« Dessins & modèles ou marques : des actifs que l'on peut valoriser »

Dans notre série sur le rôle de la propriété intellectuelle dans la croissance des start-up, rencontre avec Frédéric Kuntzmann, président et cofondateur de My-Serious-Game, un studio qui conçoit et développe des formations digitales sur mesure.
 

Il existe déjà beaucoup d’acteurs sur le marché du e-learning. Comment avez-vous réussi à être innovant ?
Frédéric Kuntzmann : Cela faisait dix ans que je travaillais et que j’étais passionné par la problématique humaine du management et des RH. Je me demandais comment trouver des leviers pour mobiliser une équipe. Sur le marché du e-learning, je voyais que les entreprises concevaient leurs outils, puis demandaient aux clients de s’y adapter. C’est cela qui m’a donné l’idée de créer une solution qui se construirait autour des demandes d’un public particulier, avec une culture d’entreprise propre et une façon d’apprendre spécifique. Nous avons fondé My-Serious-Game sur une double innovation pédagogique et technique. Du point de vue pédagogique, nous nous adaptons à l’apprenant grâce à des algorithmes qui nous permettent de personnaliser le cours. Par exemple, nous dispensons certains participants de cours qu’ils semblent maîtriser, ou alors nous posons tout de suite des questions pièges lorsqu’il s’agit de seniors expérimentés. Nous avons également renforcé l’attractivité de nos cours en faisant appel à différents profils de métiers : scénaristes, agences de pub, etc. Du point de vue technique, nous avons développé un système qui permet de jouer à plusieurs, jusqu’à 10 000 personnes à la fois ! Ainsi l’apprenant n’est plus seul, il peut partager des défis ou des réussites.

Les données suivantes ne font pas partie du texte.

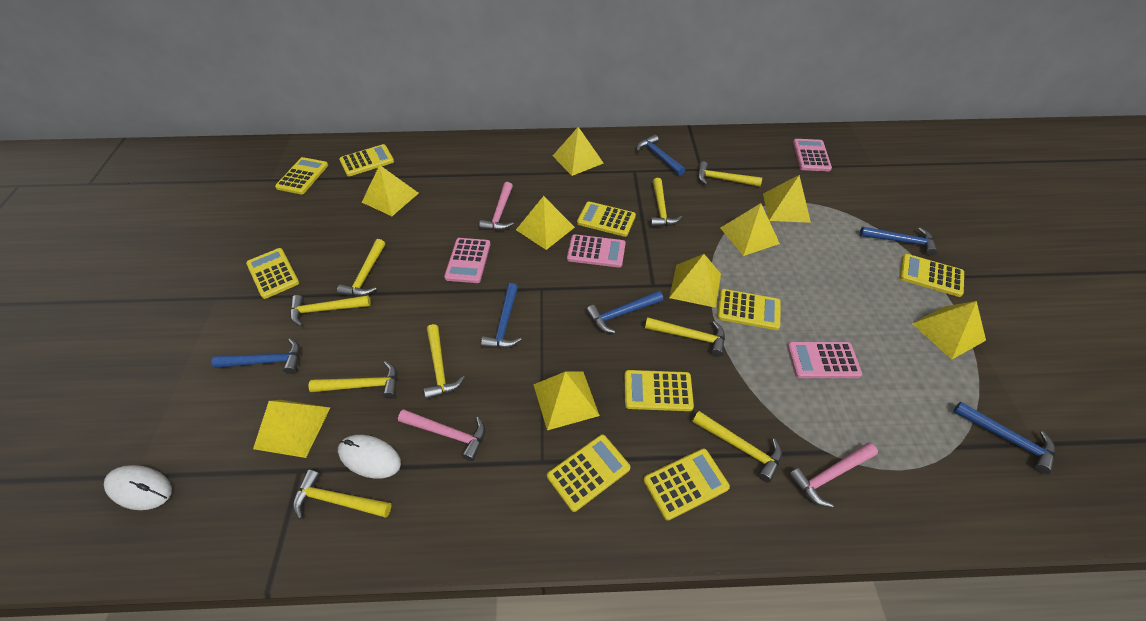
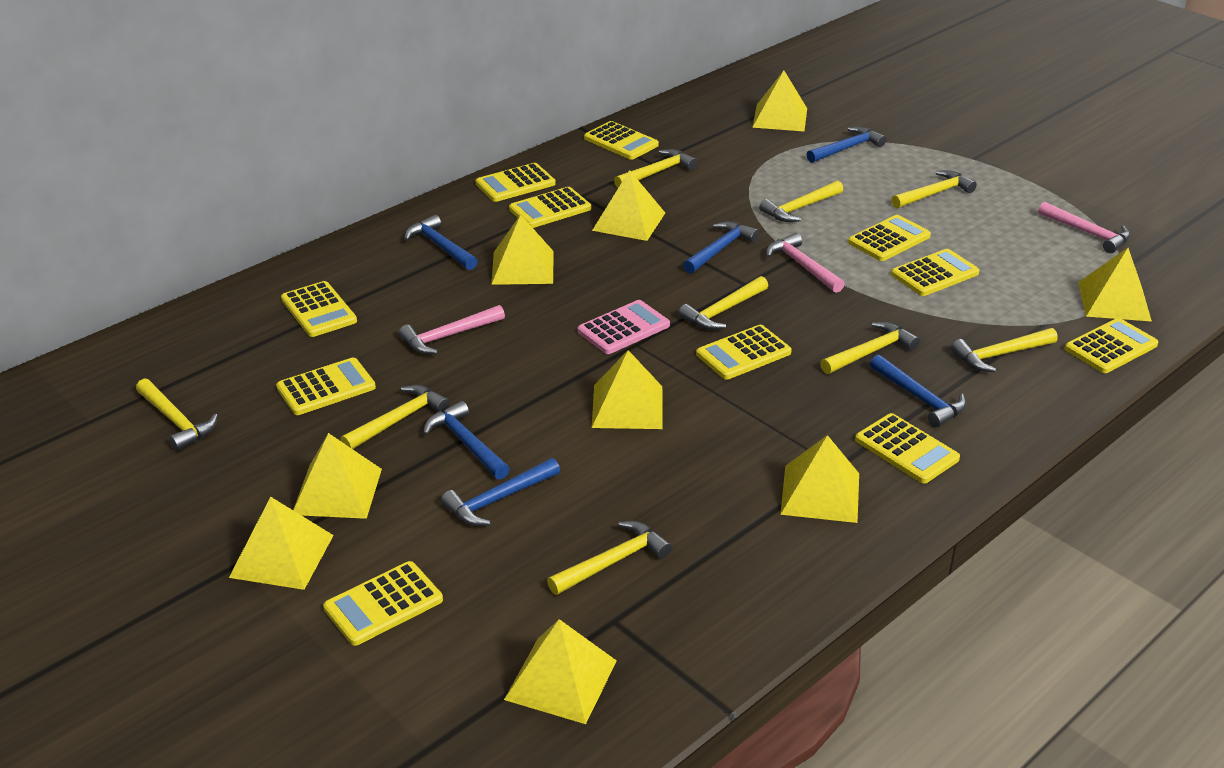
pink calculator: 4 -> 1
white mouse: 2 -> 0
yellow calculator: 9 -> 11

Êtes-vous confronté à des difficultés spécifiques concernant la protection de vos services ?
F. K.
: En ce qui concerne notre innovation technique, il faut savoir que le marché est émergent. Nous voudrions présenter une solution complète et structurée au CES (Consumer Electronics Show) de Las Vegas en janvier 2018. Par ailleurs, il est compliqué de protéger nos solutions de formation en ligne par des brevets. Nous avons recours à d’autres mesures, comme le e-Soleau, qui est un système économique et facile pour établir la preuve d’une création à une date donnée. Tous les mois, nous protégeons de cette manière nos scenarii et nos infographies. Enfin, nous veillons à ce que les productions de notre équipe soient considérées comme des œuvres collectives, ce qui permet de garder dans l’entreprise toutes les créations, même si certains de leurs auteurs s’en vont.

En quoi votre stratégie de propriété industrielle est-elle un levier de croissance pour My-Serious-Game ?
F. K.
: Au début, ce qui m’a motivé était avant tout de protéger les innovations, et donc de valoriser ma société. Je ne connaissais pas grand-chose en matière de propriété industrielle et je souhaitais surtout sécuriser mon entreprise dans sa croissance. Aujourd’hui, nous sommes en train de diversifier notre activité. Nous travaillons par exemple sur la production de ce que l’on appelle un « game play », une interface de navigation avec certaines qualités spécifiques. Grâce à ce moteur, nous pouvons imaginer de nouvelles solutions duplicables à grande échelle. Ainsi, nous constituons des actifs que l’on peut valoriser (dessins et modèles, marques). Cela se traduit par des immobilisations dans le bilan et une valorisation financière de l’entreprise. Dans ce cadre, la stratégie de propriété industrielle devient encore davantage cruciale puisqu’elle crédibilise l’entreprise et est au service de notre croissance.